Deutsche Bank North America downgrades to hold from buy

Deutsche Bank North America analyst Andrew Kieley lowered his rating on Dr. Pepper Snapple Group on Oct. 12, citing the beverage maker's share price. Kieley said the company's shares are within 6% of his $32 price target and has more than doubled since March.

"While shares are still slightly undervalued and we continue to like the long-term fundamentals, we no longer expect as dramatic price appreciation, and a positive earnings outlook is largely discounted," he wrote in a note to clients.

W.W. Grainger (GWW)

Credit Suisse upgrades to outperform from neutral; raises estimates, price target

Credit Suisse analyst Hamzah Mazari upgraded shares of the Lake Forest, Ill., company, which makes industrial and commercial cleaning products, on prospects for strong revenue growth.

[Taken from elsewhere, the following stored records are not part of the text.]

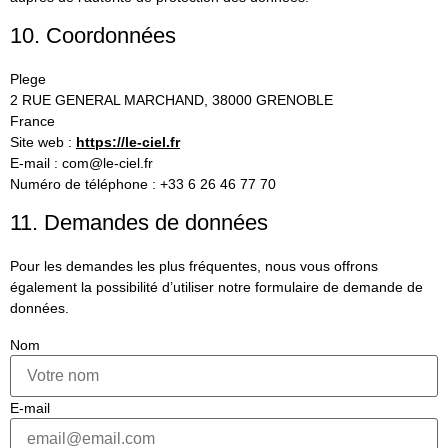
10. Coordonnées
Plege
2 RUE GENERAL MARCHAND, 38000 GRENOBLE
France
Site web :
https://le-ciel.fr
E-mail :
com@
le-ciel.fr
Numéro de téléphone : +33 6 26 46 77 70
11. Demandes de données
Pour les demandes les plus fréquentes, nous vous offrons
également la possibilité d’utiliser notre formulaire de demande de
données.
Nom
E-mail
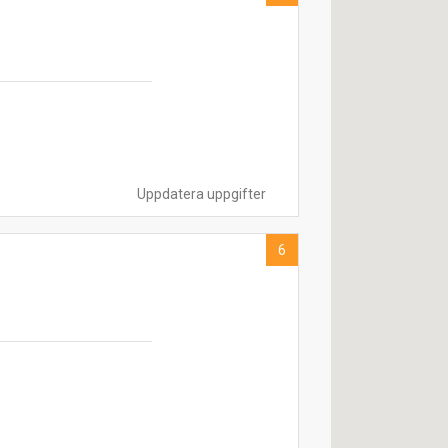
Uppdatera uppgifter
6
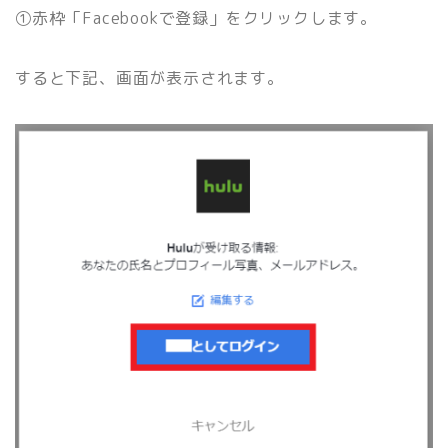
①赤枠「Facebookで登録」をクリックします。
すると下記、画面が表示されます。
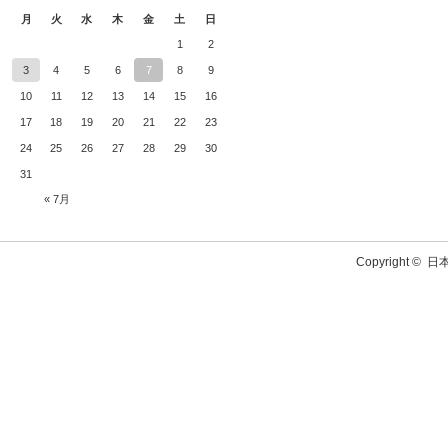
月
火
水
木
金
土
日
1
2
3
4
5
6
7
8
9
10
11
12
13
14
15
16
17
18
19
20
21
22
23
24
25
26
27
28
29
30
31
« 7月
Copyright ©
日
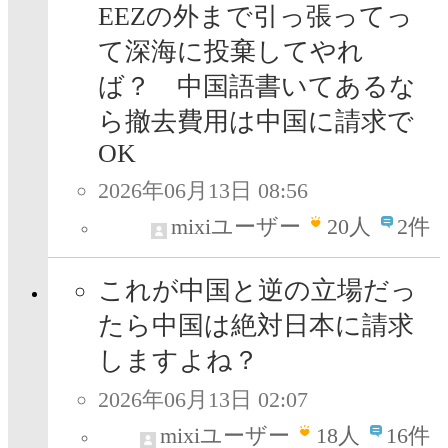
EEZの外まで引っ張ってっ
て深海に投棄してやれ
ば？ 中国語書いてあるな
ら撤去費用は中国に請求で
OK
2026年06月13日 08:56
mixiユーザー
20
人
2件
これが中国と逆の立場だっ
たら中国は絶対日本に請求
しますよね？
2026年06月13日 02:07
mixiユーザー
18
人
16件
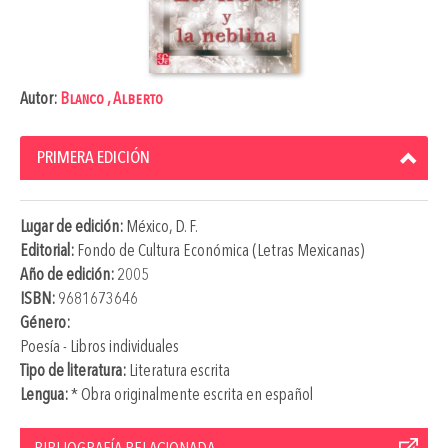
Autor:
Blanco , Alberto
PRIMERA EDICIÓN
Lugar de edición:
México, D. F.
Editorial:
Fondo de Cultura Económica (Letras Mexicanas)
Año de edición:
2005
ISBN:
9681673646
Género:
Poesía - Libros individuales
Tipo de literatura:
Literatura escrita
Lengua:
* Obra originalmente escrita en español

Mazari cited what he called a "faster top-line growth than the market expects based on our proprietary distribution sales index model."

"Supply chain initiatives, (more products) and market expansion should also drive higher margins over the next couple of years," the analyst added.

He raised his 2010 earnings-per-share estimate to $5.90 from $5.68. He also hiked his target price on the stock to $112 from $85.